AIM OF THE EXERCISE:
Show, in full, each line of the data that contains "none".

Change detection outputs:
*-*-*

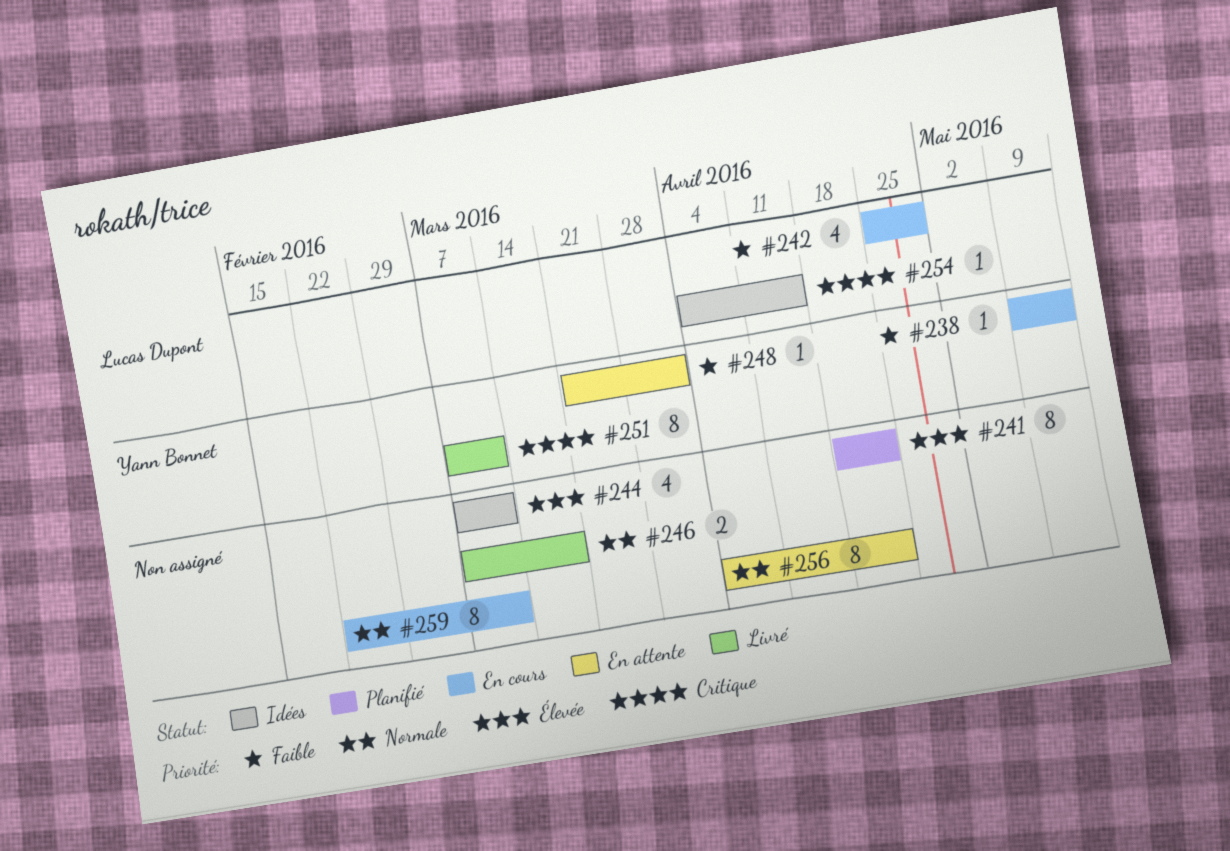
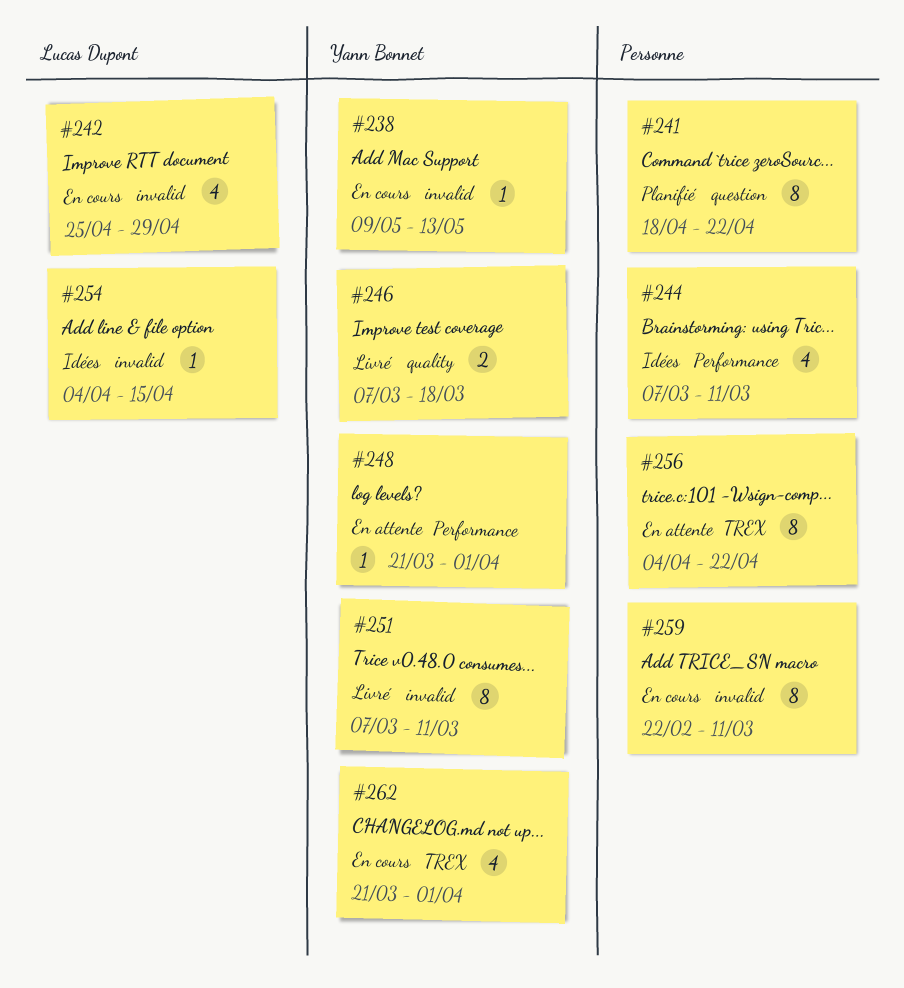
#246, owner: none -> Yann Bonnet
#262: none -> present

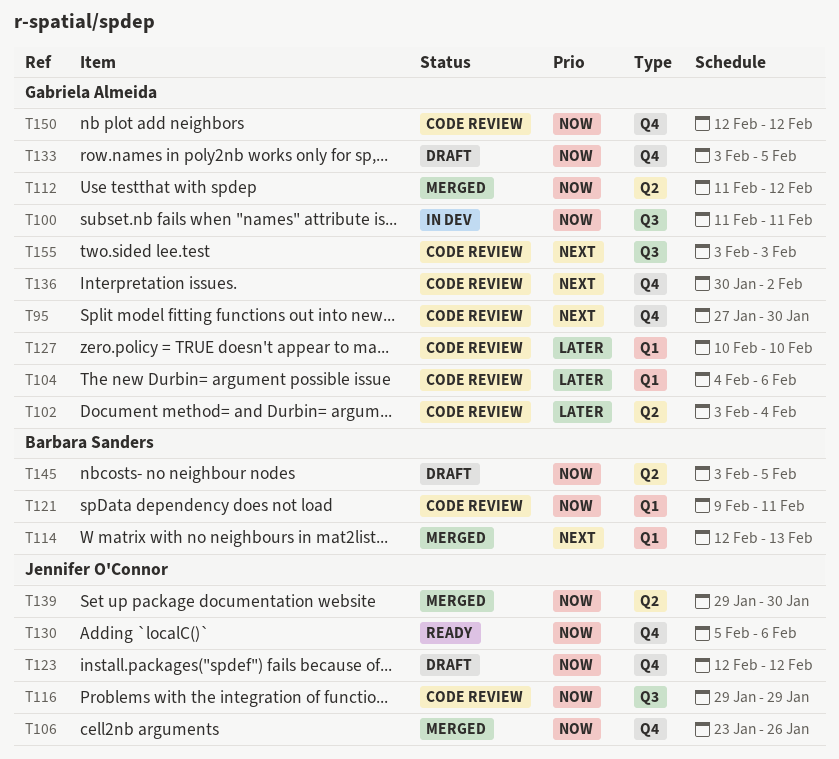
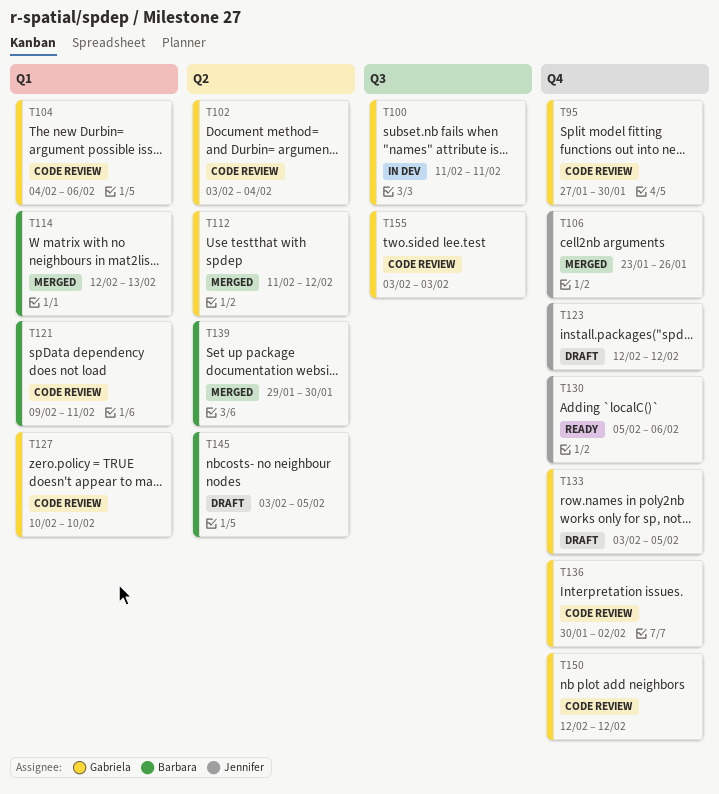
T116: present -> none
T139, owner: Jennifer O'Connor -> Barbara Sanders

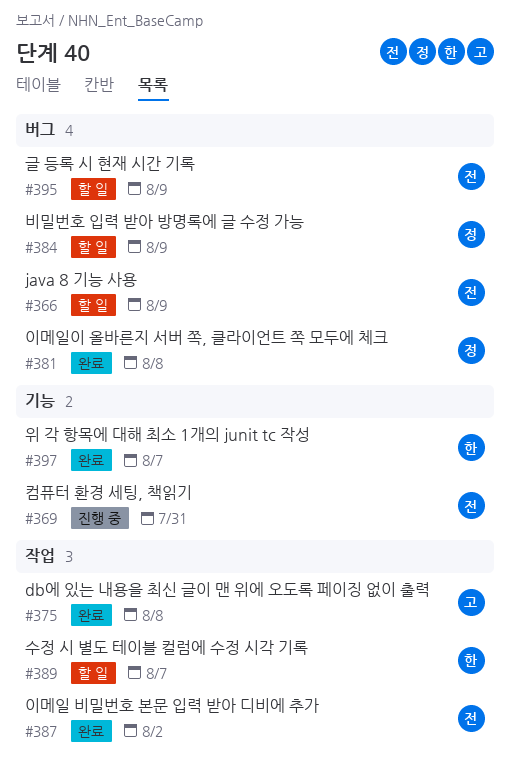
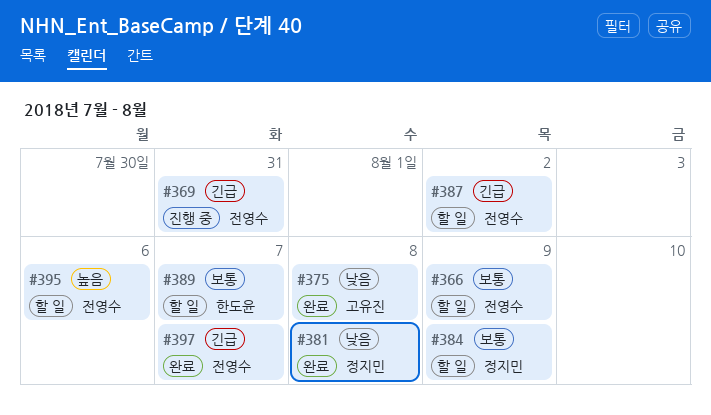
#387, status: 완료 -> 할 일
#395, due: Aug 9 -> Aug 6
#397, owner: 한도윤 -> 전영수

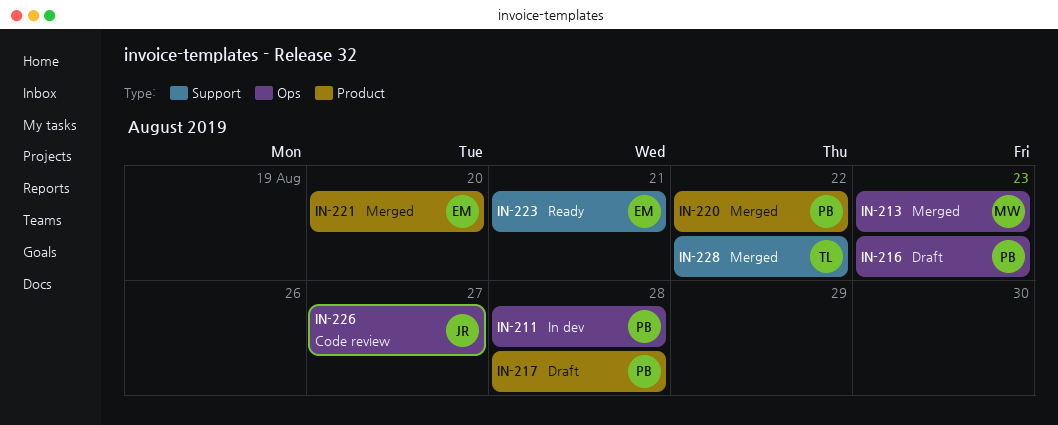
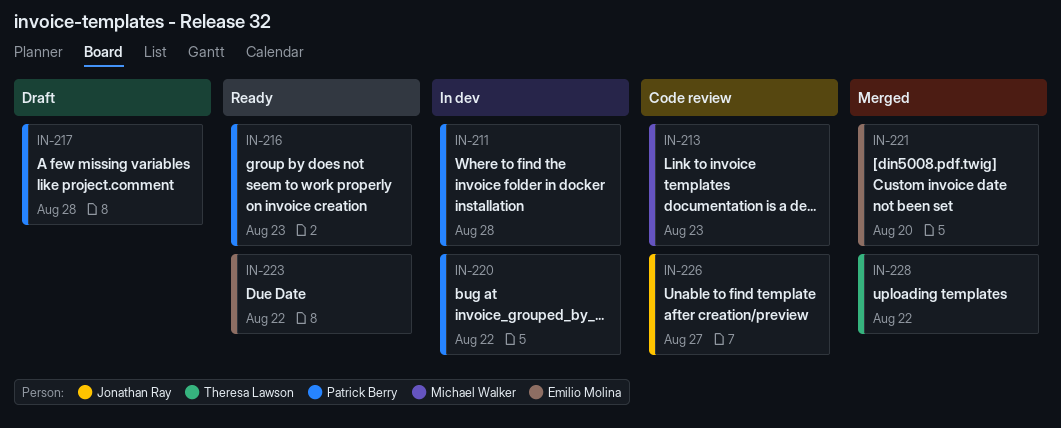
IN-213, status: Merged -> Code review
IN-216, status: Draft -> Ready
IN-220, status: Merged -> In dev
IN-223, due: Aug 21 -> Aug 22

*-*-*

FINAL ANSWER:
#246, owner: none -> Yann Bonnet
#262: none -> present
T116: present -> none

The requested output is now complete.